Given records -

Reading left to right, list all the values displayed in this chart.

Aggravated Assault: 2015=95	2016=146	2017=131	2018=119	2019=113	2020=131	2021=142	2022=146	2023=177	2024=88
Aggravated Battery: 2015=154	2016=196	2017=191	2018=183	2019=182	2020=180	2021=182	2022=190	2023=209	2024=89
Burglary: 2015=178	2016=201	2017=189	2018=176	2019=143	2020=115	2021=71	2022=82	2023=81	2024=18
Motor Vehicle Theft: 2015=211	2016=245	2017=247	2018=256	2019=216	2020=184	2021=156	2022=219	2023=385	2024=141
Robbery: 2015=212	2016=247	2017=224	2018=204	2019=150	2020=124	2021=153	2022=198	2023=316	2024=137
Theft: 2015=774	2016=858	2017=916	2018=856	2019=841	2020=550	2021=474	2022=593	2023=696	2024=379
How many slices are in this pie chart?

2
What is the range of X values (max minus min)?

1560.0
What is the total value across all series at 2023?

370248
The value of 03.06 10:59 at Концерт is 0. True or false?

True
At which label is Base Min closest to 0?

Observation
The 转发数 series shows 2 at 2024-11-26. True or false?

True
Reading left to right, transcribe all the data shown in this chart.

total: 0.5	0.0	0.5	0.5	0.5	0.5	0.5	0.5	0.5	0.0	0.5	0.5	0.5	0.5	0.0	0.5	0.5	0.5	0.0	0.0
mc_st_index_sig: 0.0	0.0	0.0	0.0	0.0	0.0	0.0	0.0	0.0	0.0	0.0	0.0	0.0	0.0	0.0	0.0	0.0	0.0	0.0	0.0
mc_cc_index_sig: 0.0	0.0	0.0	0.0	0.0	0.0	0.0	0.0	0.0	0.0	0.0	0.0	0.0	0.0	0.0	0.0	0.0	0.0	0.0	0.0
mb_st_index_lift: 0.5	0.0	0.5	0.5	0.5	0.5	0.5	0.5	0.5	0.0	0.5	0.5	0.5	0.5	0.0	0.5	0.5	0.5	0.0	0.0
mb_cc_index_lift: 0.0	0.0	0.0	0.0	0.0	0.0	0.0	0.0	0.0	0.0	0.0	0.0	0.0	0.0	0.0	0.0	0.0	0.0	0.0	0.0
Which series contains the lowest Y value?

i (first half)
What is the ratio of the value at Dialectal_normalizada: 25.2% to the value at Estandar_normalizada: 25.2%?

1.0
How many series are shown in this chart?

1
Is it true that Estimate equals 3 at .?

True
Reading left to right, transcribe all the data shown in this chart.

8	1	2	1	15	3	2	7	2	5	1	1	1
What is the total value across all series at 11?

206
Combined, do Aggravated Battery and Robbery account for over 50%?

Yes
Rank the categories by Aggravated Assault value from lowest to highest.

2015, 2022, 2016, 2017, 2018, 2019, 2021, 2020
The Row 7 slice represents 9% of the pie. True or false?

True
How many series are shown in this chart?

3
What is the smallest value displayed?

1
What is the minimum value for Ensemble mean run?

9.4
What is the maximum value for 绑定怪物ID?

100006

Problem statement -
Gather every line in the entries above that contains the word "displayed", and copy each of those lines out. Case counts, so a line matches only if its capitals and lowercase letters are the same as in the word.

Answer -
Reading left to right, list all the values displayed in this chart.
What is the smallest value displayed?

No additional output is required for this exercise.